The trillion dollar question for Facebook (FB) CEO Mark Zuckerberg has been how best to monetize the global reach of his social networking giant. He might well have found the answer this week by luring serial entrepreneur David Marcus away from his job as president of eBay’s (EBAY) PayPal to head up FB’s mobile-focused Messenger unit.
Why is this a great match for investors? Both Zuckerberg and Marcus know two things: First, if FB is going to monetize its social media empire, selling ads alone can’t get it done. Second, mobile payments are fast becoming the next game changer — and FB must be locked and loaded in a market where wireless carriers, financial services and rivals like Google (GOOG) and PayPal are jockeying for position.
Last year, IT research company Gartner estimated that worldwide mobile payment transactions would reach $235.4 billion in 2013, up 44% from 2012. The analysts estimate 35% annual growth; by 2017, the value of global mobile payments will hit $721 billion. That’s money FB can’t afford to leave on the table — and probably one huge reason Zuckerberg tapped Marcus to lead Messenger, an instant messaging service that lets FB users chat.
Although mobile payments is still a young market, David Marcus has had a passion for monetizing mobility since he launched his second startup, the mobile media monetization company Echovox. In 2008, Marcus spun out the Zong mobile payments platform, which enabled mobile subscribers to pay for digital products like games by direct billing to their wireless accounts. Marcus came along when PayPal acquired Zong for $240 million three years later and was promoted to PayPal’s president in 2012 when Scott Thompson jumped ship to head Yahoo (YHOO).

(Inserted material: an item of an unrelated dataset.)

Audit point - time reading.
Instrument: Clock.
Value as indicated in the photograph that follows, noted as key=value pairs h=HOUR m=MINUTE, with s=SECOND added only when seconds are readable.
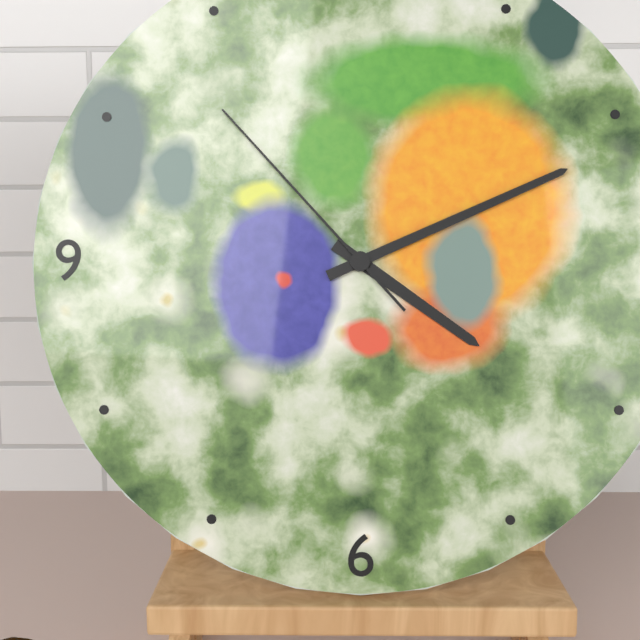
h=4 m=11 s=53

David Marcus made a huge mark on PayPal during his relatively short tenure. Highlights include hiring more entrepreneurs, rebooting the culture to be more agile and innovative as well as launching PayPal Here, a mobile payment app that allows small merchants to process card, check or cash payments easily and securely. Still, a company of 14,000 people is seldom an entrepreneur’s dream job.
“Going from managing a few hundred people at best in my entrepreneurial career, I suddenly found myself leading 14,000,” David Marcus wrote in a Facebook post announcing his departure. After a tough first year, Marcus made the adjustment and delivered strong progress with PayPal’s culture, technology, product, marketing and sales.
But like most entrepreneurs, Marcus wanted more. “I realized that my role was becoming a real management one, vs. my passion of building products that hopefully matter to a lot of people,” he wrote. “So after much deliberation, I decided now is the right time for me to move on to something that is closer to what I love to do every day.”
The move also is good for Facebook in general and Facebook stock in particular. First, it immediately fits with Facebook’s $19 billion acquisition of WhatsApp, which allows nearly 500 million monthly users to send mobile messages over the Internet rather than via phone carriers’ SMS protocol. Add in Messenger’s 100 million users and the combined customer base is primed for additional growth — including mobile payments.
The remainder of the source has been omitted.